花菜もまた両腕を回して、力強く私を抱く。これで望みは叶ったろうか?
「これで大丈夫? ……花菜?」
「くう……すう……」
聞こえてくるのは小さな寝息。心底安心し切った顔を私の胸に埋めながら花菜は眠りについていた。
「くすっ」
昨日今日と、私は延々と眠っていたようなものなのだし、夜も浅く、まだ眠気はやって来ない。
音を立てる訳にもいかないから間接照明だけの薄暗い部屋でただひたすら花菜の寝顔を見続けていた。
どれだけそうしていたか、やがて花菜がうんうんとうなされ始め、じわりと涙が浮かぶ。
「お姉ちゃん……行っちゃ……ヤぁ……」
かすかに聞こえる寝言からすると、どうやら本当に悪い夢にうなされているらしい。
(さすがに夢の中にまでログインは出来ないけど……大丈夫だよ。私はここにちゃんと居るから)
だからせめて、私は花菜を強く強く抱き締めた。夢の中の泣きべそをかいているだろう向こうの花菜に、大丈夫だよって伝える為に。
するとどうだろう、寝言はぴたりと止まり、規則正しい寝息だけが聞こえてくる。
(なんて言うかほんと……単純なんだから)
花菜の瞼に残っていたわずかな涙を拭って、くすりと笑う。
(くすくす。昔からそうだったなあ……)
ふと思い出す景色があった。
昔々、まだ家族になって、姉妹になって間も無い頃の景色。
(あの時もべそをかいてたのに、一言でころりと笑顔になっちゃったんだっけ)
思い出し笑いをしていると瞼が少し重くなる。いい加減眠気が襲ってきたらしい。
(おやすみなさい、花菜)
最後にぎゅうっと花菜を抱いて、私は夢の中へと落ちていくのだった……。
◇◇◇◇◇
………………。
…………。
……。
霞がかった風景は自宅の物、けど今とは所々に差異がある。
そこでピーピーと泣く声がする。私の隣で、幼稚園児くらいの花菜がピーピーと泣いているじゃないか。
(……あ、これ夢かも。自分が見ているものが夢だと気付くのって、確か……明晰夢、だったっけ)
ありありと広がるのは寝る前にふと思い出した景色。
果たしてそれが原因かは分からないけど、私はそれを懐かしく思いながら見入っていく。
『なかないでよう……ぐす』
私自身は見えないのだけど、つられて泣いていた。うん、覚えてる。
手にはゲームのコントローラーが握られていて、そしてテレビにはプレイしているゲームが映されていた。

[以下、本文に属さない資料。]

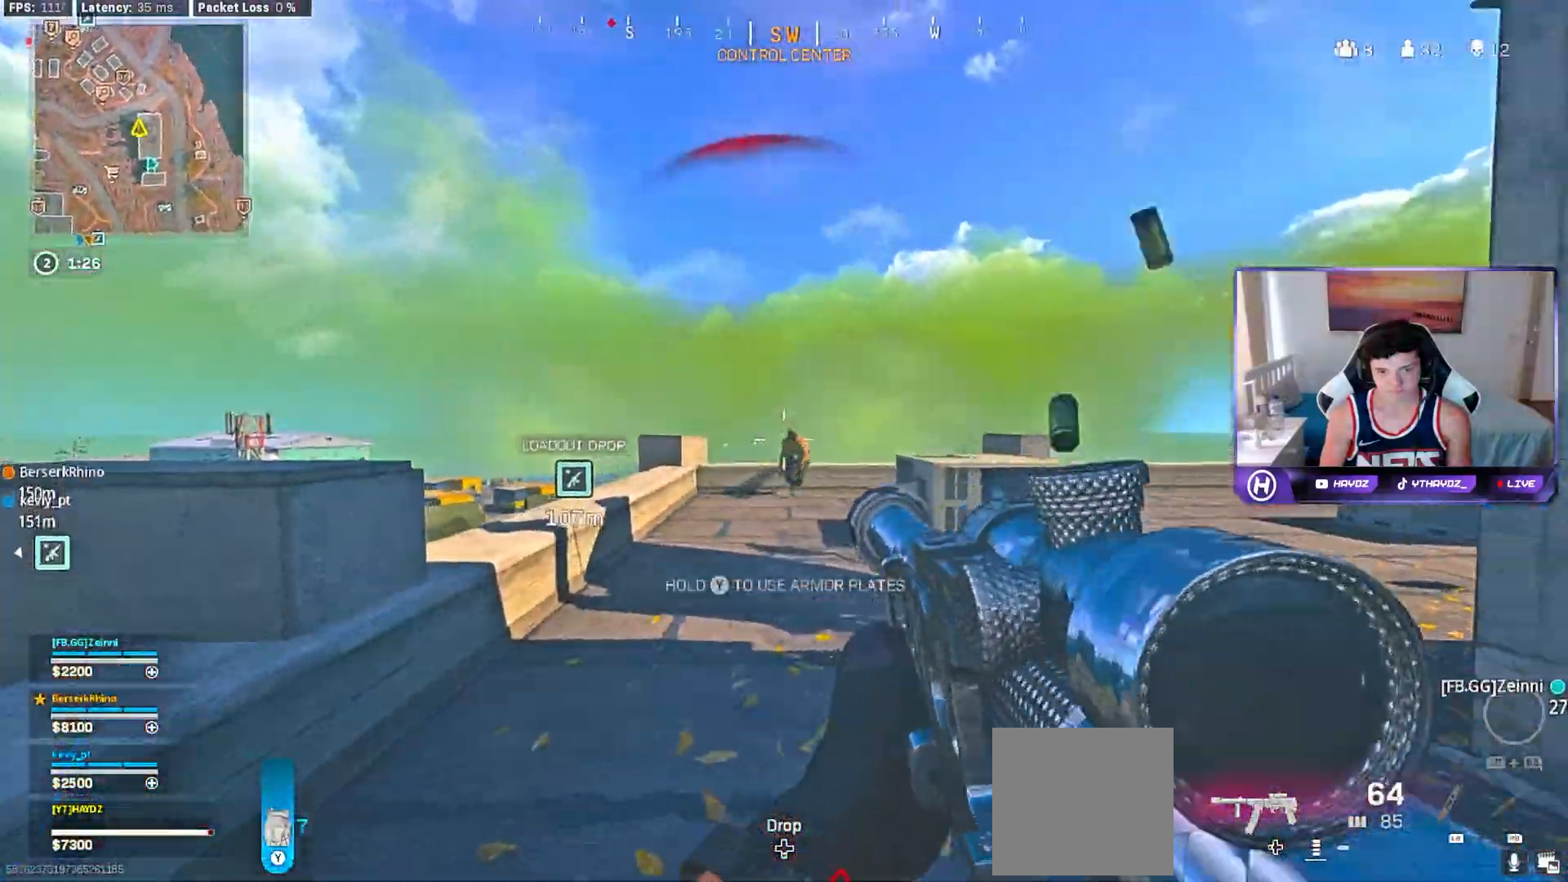
{"dt_ms": 500, "buttons": ["R2", "R3"], "left_stick": "left", "right_stick": "center", "events": [[200, "left_stick", "down"], [217, "R1", "down"], [233, "R1", "up"], [267, "R3", "down"], [267, "right_stick", "down"], [283, "left_stick", "left"], [333, "right_stick", "center"], [350, "R3", "up"], [450, "R3", "down"]]}
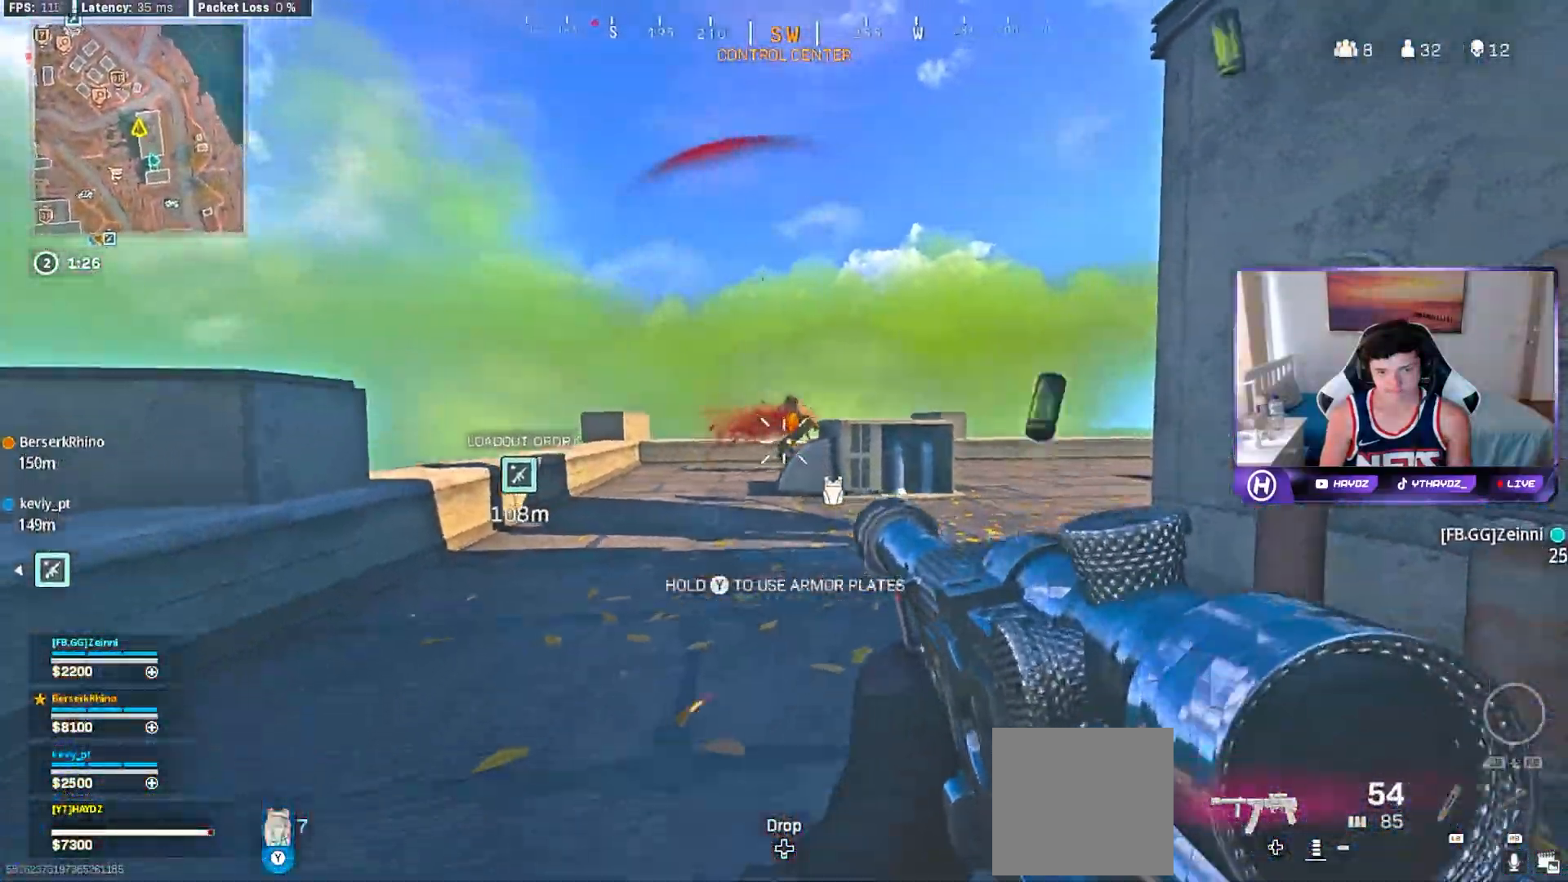
{"dt_ms": 500, "buttons": ["R2"], "left_stick": "right", "right_stick": "center", "events": [[33, "R3", "up"], [483, "left_stick", "right"]]}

けどそのゲームは始まってもいない、キャラクターの選択画面で止まってしまっている。
『あらあら、どうしたの2人共。ケンカしちゃったの?』
見かねて出てきたお母さんに私はたどたどしく状況を伝えていく。
『ゲーム、でっ、お名まえ、きめるの、でも、おんなじ、お名まえ、だめで、でも、かなちゃんも、おんなじの、がいい、って……ぐすぐす』
『そうなの……じゃあ、結花ちゃん。別のお名前にしてもらえるかしら?』
『や゛ーっ!! ゆかおねえちゃんとおんなじじゃなきゃや゛あー! ぴょえーっ!』
そうなのだ。何度変えても花菜が同じ名前にしたがるので困り果てて、とうとう泣いてしまったのだ。
でも……この頃の花菜は小っちゃくて、泣いてても可愛いなあ。
『あらあら……困ったわね。どうしましょ……ううん』
お母さんは問題のゲーム画面を見る。そこに入力されている名前は……異世界に迷い込んでしまって大変な目に遭う女の子の物。
それを見ながら少し思案したお母さんはポンと手を打つ。
『そうだわ。じゃあこうしましょう』
『『?』』
『同じお名前じゃダメだけど同じお名前にしたいなら、このお名前を2つに分けましょう』
紙を取り出したお母さんはまず画面に入力済みの名前を書き出してそれに2つの円を描き、3文字の名前の前2文字と後ろ2文字に分ける。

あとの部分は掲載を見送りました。